Brief 1 —
Answer these about the bridge-crossing game session account:
(a) What pushed two of the player characters to the edge of the bridge?
(b) What action did the rescuing PC make to carry out the grapple?
(c) What name is given to the second PC who failed the save?
Brief 2 — Carry on the bridge-crossing game session account, picking up after its final sentence about Curd and the party getting a split second to save him.

Page extract —

• • •

In a recent game session, the party found themselves crossing a very high, narrow bridge during high winds. A powerful gust of wind blew two of the player characters to the very edge of the bridge (failed Strength saving throws). With the certainty of an impending fall, one of the imperiled heroes was saved by a friendly application of grapple.
Normally one PC grappling another could be considered player-vs-player action but this was specifically and explicitly with the intent to help, so we accepted this tactic and allowed the PC to proceed with a (successful) Unarmed Strike to make the grapple. The falling character consented to the life-saving grapple, so the saving throw to escape the grapple was waived and this character was saved from falling a couple thousand feet to their (presumed) death.
What about the other PC, though - the second one that also failed to save against the high winds? Let’s call him “Curd” - because that’s totally, absolutely, actually the character’s name and there’s not really any need to obscure it. Curd, and the party, were given a split second to save him from the (almost certainly) lethal fall.

• • •

Records —
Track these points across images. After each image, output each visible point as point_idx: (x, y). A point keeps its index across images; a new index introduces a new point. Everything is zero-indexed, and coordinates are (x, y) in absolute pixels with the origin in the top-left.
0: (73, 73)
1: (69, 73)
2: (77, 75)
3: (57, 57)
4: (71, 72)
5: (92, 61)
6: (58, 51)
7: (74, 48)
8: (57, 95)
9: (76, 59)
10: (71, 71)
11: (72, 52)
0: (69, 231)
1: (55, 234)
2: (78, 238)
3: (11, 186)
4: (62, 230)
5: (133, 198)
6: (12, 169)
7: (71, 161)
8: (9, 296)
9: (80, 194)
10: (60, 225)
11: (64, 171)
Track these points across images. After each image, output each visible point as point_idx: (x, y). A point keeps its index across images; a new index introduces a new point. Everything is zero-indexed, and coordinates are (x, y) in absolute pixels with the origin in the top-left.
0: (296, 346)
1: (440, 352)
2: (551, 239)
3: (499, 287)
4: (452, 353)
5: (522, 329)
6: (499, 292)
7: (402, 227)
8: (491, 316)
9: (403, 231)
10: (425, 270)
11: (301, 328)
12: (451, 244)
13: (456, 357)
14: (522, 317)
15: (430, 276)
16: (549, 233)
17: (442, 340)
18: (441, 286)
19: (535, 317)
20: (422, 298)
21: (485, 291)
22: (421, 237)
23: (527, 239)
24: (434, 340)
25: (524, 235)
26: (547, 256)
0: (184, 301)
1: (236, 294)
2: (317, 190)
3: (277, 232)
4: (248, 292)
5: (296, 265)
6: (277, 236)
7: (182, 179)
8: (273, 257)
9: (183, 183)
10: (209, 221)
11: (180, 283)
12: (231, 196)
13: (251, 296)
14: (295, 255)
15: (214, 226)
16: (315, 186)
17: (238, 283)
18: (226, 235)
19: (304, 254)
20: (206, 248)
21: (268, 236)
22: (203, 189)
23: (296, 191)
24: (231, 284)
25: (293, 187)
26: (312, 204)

• • •

Output 1 —
(a) A powerful gust of wind, after they failed Strength saving throws.
(b) A successful Unarmed Strike.
(c) Curd.

Output 2 —
Curd’s player initially signaled to the rest of the party that he wanted to try getting out of the danger on his own, so the others held off for a moment. Curd is a Paladin, Oath of Devotion, and he has prepared the spell Find Steed. He proposed casting that spell and calling forth a fey mount so that its Fey Step ability could safely teleport the two of them back to the relative, tenuous safety of the bridge.
Friends, I honestly didn’t know what to do at that moment. I have some little experience playing a Paladin, but I’ve never used mounted combat or the Find Steed spell. I’ve done a fair bit of reading and analysis of the 2024/5.5e revisions, so I knew that the spell had been streamlined and constrained from the relatively wide-open “any beast larger than you” (yes, I know I’m over-simplifying that) of the original, 2014 5e publication.
In 5.5e (golly, I just can’t get over what a terrible name that is), the mounts summoned by Find Steed all share a common stat block but may vary in their player-selected creature type. Each of the different creature types (Celestial, Fey, or Fiend) have a different once-per-long-rest special ability. These are the things that I knew, but a good ruling demanded more information.
Let me digress for a moment, since I have no interest in making this (more of) an “online recipe” post that’s just some pointless anecdote to scroll through. The other players talked Curd into accepting their help and they threw him a (literal) life-line to stop his fall and hoist him back onto the bridge. Maybe that’s anticlimactic, but it was the first scene in the second session of a new campaign (and only Curd’s first session in the campaign!) - cut us all some slack and be glad that ginger minotaur made it through. The other players bailed both of us (Curd and myself) out with their actions, but it’s an interesting situation to examine more closely.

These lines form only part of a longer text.